All these emergency rescues, public subsidies and handouts aren’t cheap. Sovereign borrowing has been a tremendous enabler of the ‘state can pay’ presumption. In contrast, a government courageous enough to eschew further state borrowing, and which argues that we need to live within our means again, would demonstrate its capacity to lead Britain’s national revival.

Critics of government borrowing generally run up against three words – John Maynard Keynes – which supposedly render their arguments obsolete. If the greatest economist of the 20th century championed government borrowing, they insist, who are you to contradict it? But this misrepresents Keynes.

Keynes’s theory was that governments should borrow temporarily during periods of economic contraction. Critically, he argued that they should run surpluses during the subsequent recoveries to pay off the debts previously incurred. The practice since the Second World War has been deficits financed by borrowing, even during times of economic expansion. In the four decades from 1945 to 1985, British governments ran budget surpluses in only seven years. Indeed, Margaret Thatcher’s single surplus year, in 1988-89, might not have happened without the wheeze of treating privatisation proceeds not as exceptional one-off revenues but as ‘negative expenditure’. Keynes would have viewed this addiction to borrowing as mad – as indeed it is.

There is one glimmer of reason in Burnham’s criticism of the bond market, although he almost certainly didn’t intend it. Contemporary politicians and commentators have become preoccupied by the ‘behaviour’ of financial markets, and modern political decision-making has become subordinate to what the markets will ‘tolerate’. This subservience explains why governments, going back to New Labour in the 1990s, have followed ‘fiscal rules’ to keep on the right side of the markets.

The tendency to anthropomorphise markets – to attribute them with human characteristics, emotions or intentions – has a long history. The original South Sea Company Bubble of 1720 was interpreted as a sign of undue market ‘optimism’ which was then shattered by a market ‘panic’. Ever since, people have resorted to attributing human feelings and characteristics to markets as a way of trying to make sense of economic and financial crises. Unable to fathom the underlying drivers of these events, viewing markets through the lens of human behaviour provides a language to describe what is happening. Markets are now regularly described as ‘exuberant’, ‘nervous’ or ‘gloomy’.

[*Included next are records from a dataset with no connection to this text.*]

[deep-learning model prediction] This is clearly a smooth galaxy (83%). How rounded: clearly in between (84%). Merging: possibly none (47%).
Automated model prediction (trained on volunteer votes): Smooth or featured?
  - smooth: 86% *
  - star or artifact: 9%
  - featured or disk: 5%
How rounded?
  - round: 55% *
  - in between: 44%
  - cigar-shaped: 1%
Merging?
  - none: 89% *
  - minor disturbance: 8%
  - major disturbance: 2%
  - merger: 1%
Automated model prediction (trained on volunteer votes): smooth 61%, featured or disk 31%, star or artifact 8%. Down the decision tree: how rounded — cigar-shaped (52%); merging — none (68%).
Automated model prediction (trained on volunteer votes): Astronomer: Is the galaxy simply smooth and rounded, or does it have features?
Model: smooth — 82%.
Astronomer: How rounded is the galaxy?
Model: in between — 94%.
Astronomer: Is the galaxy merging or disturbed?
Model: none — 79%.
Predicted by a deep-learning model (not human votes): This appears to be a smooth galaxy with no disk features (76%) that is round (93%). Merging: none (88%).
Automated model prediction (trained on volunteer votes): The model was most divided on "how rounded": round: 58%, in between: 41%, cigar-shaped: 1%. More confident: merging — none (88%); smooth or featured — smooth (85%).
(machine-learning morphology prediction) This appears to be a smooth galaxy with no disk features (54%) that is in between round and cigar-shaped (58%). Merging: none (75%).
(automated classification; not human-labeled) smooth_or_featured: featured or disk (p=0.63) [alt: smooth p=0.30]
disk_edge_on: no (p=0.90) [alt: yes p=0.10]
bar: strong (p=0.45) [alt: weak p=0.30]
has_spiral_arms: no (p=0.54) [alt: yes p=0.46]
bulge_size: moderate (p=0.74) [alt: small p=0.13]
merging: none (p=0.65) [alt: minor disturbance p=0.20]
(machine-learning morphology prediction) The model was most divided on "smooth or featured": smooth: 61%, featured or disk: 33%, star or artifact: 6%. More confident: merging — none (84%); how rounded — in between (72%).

Talking about markets in human terms has become pervasive – even in times of relative economic stability. We hear it said that markets are ‘ignoring bad news’, or are ‘anticipating’ an AI-productivity revolution. This language can offer some assurance that an unpredictable world is not quite so incomprehensible. At least the ‘markets’ know what is happening.

All of this plays into the belief that markets control British politics. Burnham is right in saying that they shouldn’t. But he is wrong in his implication that they should, therefore, be ignored. If he doesn’t want the country to be ‘in hock’ to markets, then his first objective should be to stop borrowing from them.

That’s the challenge that any political leader needs to confront if they are to break free of managed decline. On their track record, neither Burnham nor any of the other existing Labour leadership candidates are up to this task.

Britain doesn’t need ever more borrowing to grow and prosper. What it needs most is a cultural shift to build personal and corporate self-reliance. Bond markets don’t create wealth or destroy it – our destiny is in our own hands.